Section: Geospatial Storage Formats Compared 5 min read

How to Choose Between GeoParquet and FlatGeobuf

When deciding how to choose between GeoParquet and FlatGeobuf, align the format with your query pattern and infrastructure: use GeoParquet for cloud-native analytical pipelines, heavy columnar aggregations, and ML feature stores. Use FlatGeobuf for low-latency spatial filtering, HTTP range-request streaming, and web mapping backends. The decision hinges on workload type: batch analytics favors GeoParquet’s columnar compression and predicate pushdown, while interactive spatial serving requires FlatGeobuf’s embedded spatial index and partial-read efficiency. If your architecture runs Spark, DuckDB, or Polars aggregations over object storage, default to GeoParquet. If you serve OGC API Features, dynamic tile servers, or client-side spatial queries, default to FlatGeobuf.

Architecture & I/O Models

GeoParquet extends the Apache Parquet columnar specification by storing geometries as Well-Known Binary (WKB) in a dedicated column and attaching spatial metadata (CRS, bounding box, geometry type) via Parquet key-value metadata. Because it inherits Parquet’s row-group structure, dictionary encoding, and page-level compression (ZSTD, Snappy, LZ4), it minimizes I/O for analytical queries that project only a subset of attributes. Modern query engines push down predicates on non-geometry columns before deserializing WKB, drastically reducing memory pressure during large-scale joins or aggregations.

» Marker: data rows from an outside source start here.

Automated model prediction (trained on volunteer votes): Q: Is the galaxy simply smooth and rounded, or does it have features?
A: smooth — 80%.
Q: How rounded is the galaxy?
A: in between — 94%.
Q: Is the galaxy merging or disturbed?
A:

FlatGeobuf is a flat, row-ordered binary format with a packed Hilbert R-tree spatial index appended to the end of the file. The index maps spatial extents to byte offsets, enabling clients to issue HTTP Range requests that fetch only the index and relevant feature blocks. The format strictly aligns with the FlatGeobuf specification and GDAL/OGR drivers. Unlike columnar formats, FlatGeobuf reads features sequentially but skips irrelevant blocks via the spatial index, making it ideal for bounding-box filters, point-in-polygon checks, and streaming to browsers or lightweight clients.

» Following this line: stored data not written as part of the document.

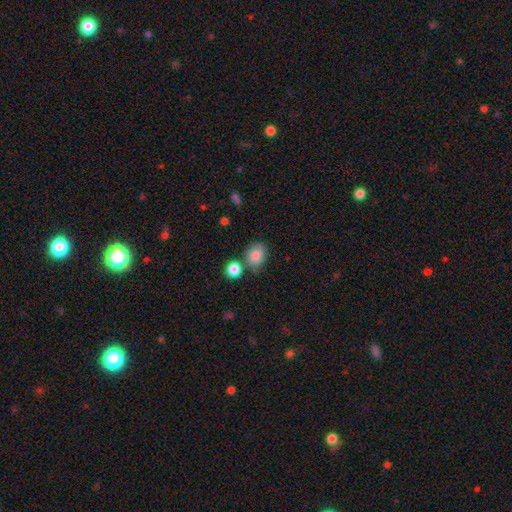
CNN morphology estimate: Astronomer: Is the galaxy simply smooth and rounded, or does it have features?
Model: smooth — 85%.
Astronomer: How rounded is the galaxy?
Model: in between — 57% (runner-up: round, 42%).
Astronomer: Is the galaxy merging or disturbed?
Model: none — 65%.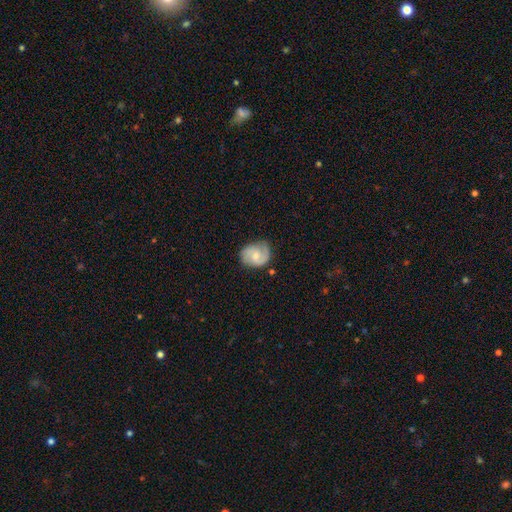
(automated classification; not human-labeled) Smooth or featured? featured or disk (64%)
Edge-on disk? no (98%)
Bar? no (53%)
Spiral arms? yes (92%)
Spiral winding? medium (47%)
Spiral arm count? 2 (81%)
Bulge size? moderate (50%)
Merging? none (71%)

Decision Matrix by Workload

Workload Pattern	Recommended Format	Technical Rationale
Cloud data lake ETL / ML feature store	GeoParquet	Columnar pruning, ZSTD/Snappy compression, native Spark/DuckDB/Pandas support
Web tile serving / OGC API Features	FlatGeobuf	HTTP range requests, sub-second bounding-box filtering, low memory overhead
Heavy spatial joins & aggregations	GeoParquet	Vectorized columnar execution, predicate pushdown on non-geometry attributes
Client-side spatial queries (JS/Python)	FlatGeobuf	Partial downloads via `Range`, embedded index avoids full-file scan
Schema evolution & metadata tracking	GeoParquet	Parquet schema compatibility, versioned metadata, cross-tool interoperability
Strict GDAL/OGR ecosystem alignment	FlatGeobuf	First-class GDAL driver, seamless `ogr2ogr` conversion, legacy GIS compatibility

Platform teams should evaluate data access patterns before standardizing. GeoParquet excels when queries touch fewer than 30% of columns but scan millions of rows. FlatGeobuf wins when queries are highly spatially selective, require sub-second response times, or must traverse bandwidth-constrained networks.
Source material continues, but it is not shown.